他梳洗更衣,穿一身箭袖戎裝出了門,縱馬抵達冷桑山下的軍營。營中悄悄,眾兵仍在酣睡,他破開營門闖了進去。

手纏馬鞭,腳踩官靴,紮入營帳揚鞭叫人起床。

霎時間,整片軍營哀嚎遍地,全都屁滾尿流地跑去校場集合。霍臨風登上點兵台,甩出一鞭巨響,聲兒卻輕快:“問個好。”

眾兵急忙行禮:“——拜見霍將軍!”

霍臨風掃視一圈:“來西乾嶺許久,總算和各位兄弟見面了。”行至台邊,雙眸微微眯起,“卯時已至,卻無人晨起操練,按理說應該軍杖二十。”

眾人噤若寒蟬,仿佛立了一大片鵪鶉。

“那就——”他說,“每人軍杖三十,外宿不歸者四十,聚賭者五十,主副帥屍位素餐者六十。”說罷跳下,徒留一眾驚愕。

懶散慣了的臭兵,問:“將軍,為何比軍規多十杖?”

霍臨風逡巡到開口之人,腕子一甩擲出一顆碎石,對方登時爆出慘叫。他敲了人家一顆牙,道:“新官上任三把火,本將軍耍耍威風。

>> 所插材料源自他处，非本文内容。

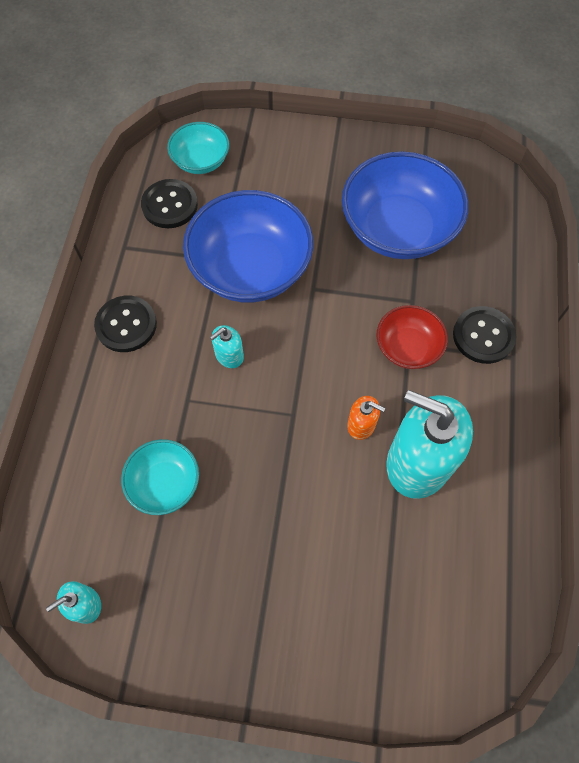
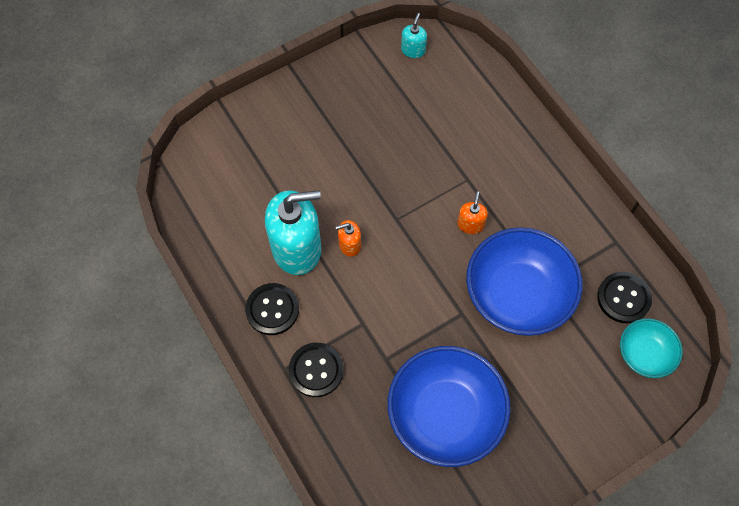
camera: 140 degrees right, 0 degrees up
(126, 325) = (553, 194): black button -> black button (272, 310)
(165, 483) = (432, 128): turquoise bowl -> none
(229, 355) = (470, 224): turquoise soap dispenser -> orange soap dispenser
(407, 347) = (361, 320): red bowl -> none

”

大清早的,西乾嶺軍營苦叫連天,引得過路人引頸。

而東邊七八裏,不凡宮安安靜靜,再無杜仲師兄操練喊號。

無名居中,一夜雨水令大缸滿溢,含苞的蓮花已經開了。容落雲醒來,長長一覺過後,所有情緒沉澱腹中,似乎好些了。

他坐起身,忽然想到“杜仲”二字。

梳洗更衣,想到“杜仲”那一張臉面。

紮發戴冠,昨日情形紛至杳來!

天晴了,雨水蒸發了無痕跡,可那人給的傷痕卻無法撫平。他沒有好,他一點都沒好,仍是憤怒,仍是不甘,仍是傷心尤甚!

容落雲折回床邊,軟褥揉搓亂了,俯身輕輕一拽。絲枕滾動,他的目光卻定住,瞧見枕下的那張小箋。

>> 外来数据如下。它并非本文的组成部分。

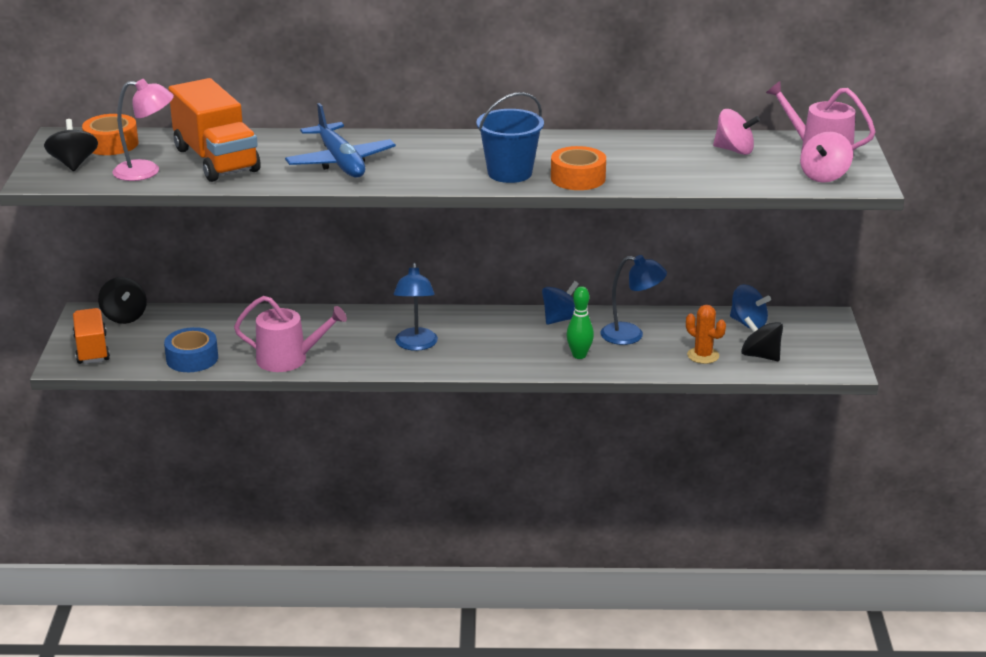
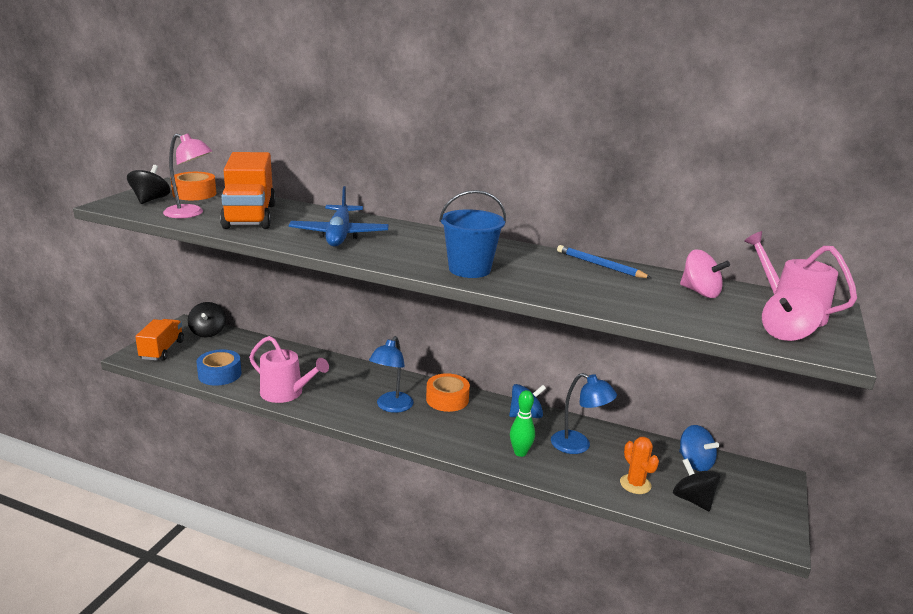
camera: 20 degrees right, 5 degrees down
(578, 178) = (528, 285): orange tape -> orange tape (447, 399)
(627, 140) = (600, 265): none -> blue pencil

熙熙融融,如今只剩冷冷清清,酸酸甜甜,也變成濃濃苦澀。每看一字,心便絞緊一分,他藏於枕下的寶貝日日偷看,眼下竟不知是真心還是鬼話!

“……我不要了。”他喃喃,而後高聲,“我不要了!”

壓抑一天一夜的痛苦終於爆發,容落雲抽出長劍,將燕子風箏猛地劈碎。然後沖出廳堂,又一劍斬斷竹柄提燈,那動靜驚得喜鵲離巢。

“都不要了……我都不要了……”他念著,奔入院中奮力一揮,盛滿水的大缸瞬間爆裂,紅鯉在碎片中擺尾,蓮花被碾成了花泥。

容落雲提劍奔出,奔入千機堂,一直沖進竹園。

人去樓空,徒留一棵玉蘭做甚?

他三兩下將玉蘭砍斷,掉頭離開,縱身向宮門掠去。

軍營中熱火朝天,除荒草的,洗旗子的,清校場的,全數兵丁無人敢偷懶。霍臨風在帳中處理軍務,面前文簿壘成山高。